Let’s look at the more likely case with levered returns. Freeholds are cash flow positive, and because they have better rent yields, you end up seeing levered returns of 15% still, so it’s still a good investment.

But on the condo side, you’ll find that condos aren’t cash flowing very well. And after you deduct the interest, it turns out the levered ROI is even lower at 6.4%, so when you compare it to risk-free 1-year GICs, for example, the condo numbers don’t look that great until prices drop more.

Toronto Real Estate Returns Future

Honestly, it’s hard to tell what the point is. Some real estate investors might be comfortable with similar cash flows to pre-rate hikes. and to get there at these current interest rates, prices might have to come down 15%. 

But note that at these prices, the cap rate is around 4%, and so the levered returns are still not that high at 6.8%, so we don’t suspect many investors will jump to buy at these prices unless the appreciation assumptions come back up. 

If appreciation assumptions go to 4%, then the levered ROI goes to 11%, so that’s something that might change as market conditions change.

In the meantime, we believe condos will be more popular among end-users. They are easy to maintain, they have great amenities, and they are still the most affordable home purchase option for new homebuyers.

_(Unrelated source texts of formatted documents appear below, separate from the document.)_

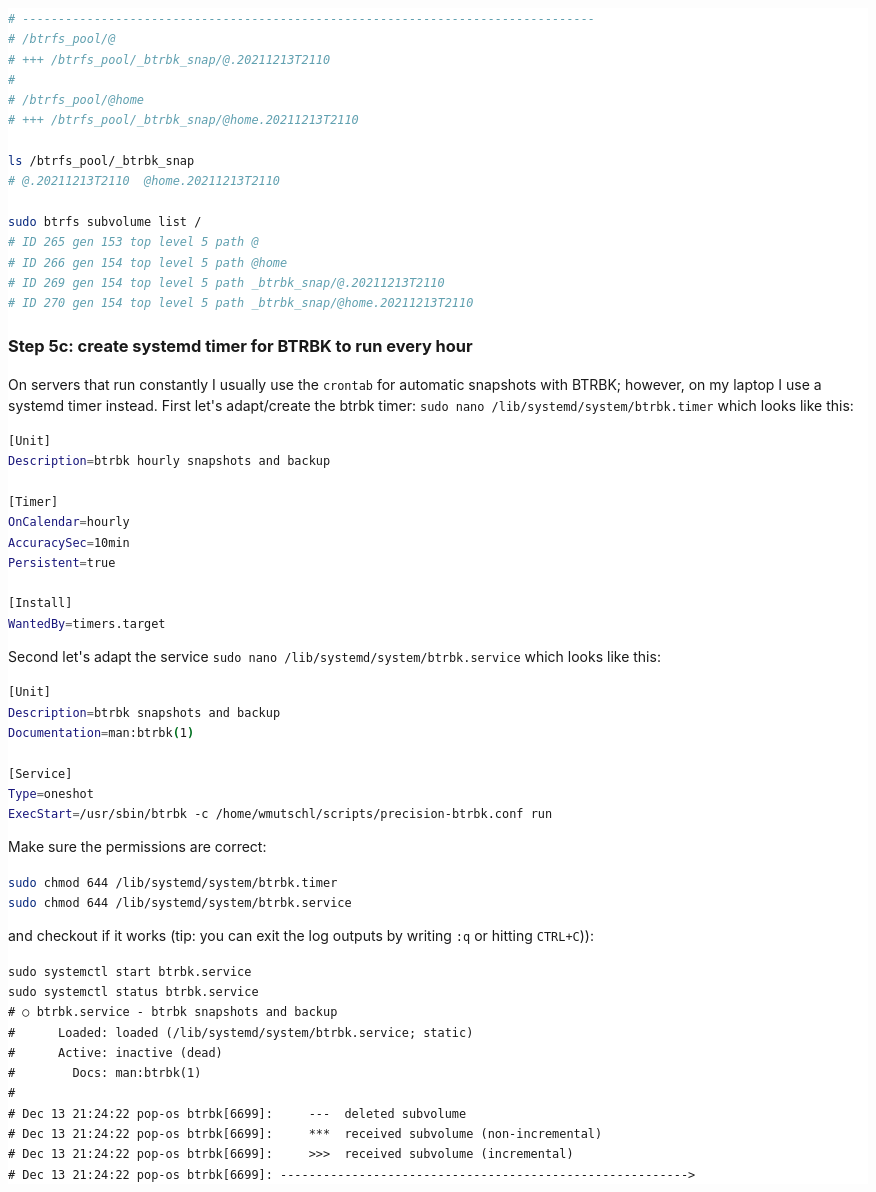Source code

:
 ```sh
# --------------------------------------------------------------------------------
# /btrfs_pool/@
# +++ /btrfs_pool/_btrbk_snap/@.20211213T2110
# 
# /btrfs_pool/@home
# +++ /btrfs_pool/_btrbk_snap/@home.20211213T2110

ls /btrfs_pool/_btrbk_snap
# @.20211213T2110  @home.20211213T2110

sudo btrfs subvolume list /
# ID 265 gen 153 top level 5 path @
# ID 266 gen 154 top level 5 path @home
# ID 269 gen 154 top level 5 path _btrbk_snap/@.20211213T2110
# ID 270 gen 154 top level 5 path _btrbk_snap/@home.20211213T2110
```

### Step 5c: create systemd timer for BTRBK to run every hour
On servers that run constantly I usually use the `crontab` for automatic snapshots with BTRBK; however, on my laptop I use a systemd timer instead. First let's adapt/create the btrbk timer: `sudo nano /lib/systemd/system/btrbk.timer` which looks like this:
```sh
[Unit]
Description=btrbk hourly snapshots and backup

[Timer]
OnCalendar=hourly
AccuracySec=10min
Persistent=true

[Install]
WantedBy=timers.target
```

Second let's adapt the service `sudo nano /lib/systemd/system/btrbk.service` which looks like this:
```sh
[Unit]
Description=btrbk snapshots and backup
Documentation=man:btrbk(1)

[Service]
Type=oneshot
ExecStart=/usr/sbin/btrbk -c /home/wmutschl/scripts/precision-btrbk.conf run
```


Make sure the permissions are correct:
```sh
sudo chmod 644 /lib/systemd/system/btrbk.timer
sudo chmod 644 /lib/systemd/system/btrbk.service
```
and checkout if it works (tip: you can exit the log outputs by writing `:q` or hitting `CTRL+C`)):
```
sudo systemctl start btrbk.service
sudo systemctl status btrbk.service
# ○ btrbk.service - btrbk snapshots and backup
#      Loaded: loaded (/lib/systemd/system/btrbk.service; static)
#      Active: inactive (dead)
#        Docs: man:btrbk(1)
# 
# Dec 13 21:24:22 pop-os btrbk[6699]:     ---  deleted subvolume
# Dec 13 21:24:22 pop-os btrbk[6699]:     ***  received subvolume (non-incremental)
# Dec 13 21:24:22 pop-os btrbk[6699]:     >>>  received subvolume (incremental)
# Dec 13 21:24:22 pop-os btrbk[6699]: --------------------------------------------------------->
```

But if that’s the case, the mortgage payments would still need to get to more affordable levels compared to before rate hikes. If mortgage payments need to be the same as pre-pandemic for them to be more affordable, then this would require a substantial 25%+ drop in price, which is hard to imagine at this point.

I also mentioned previously that investors will still be buying in this environment because, as you can see, the freehold numbers still work. And once more real estate investors see this, we expect there to be a continued shift towards cash-flowing freeholds.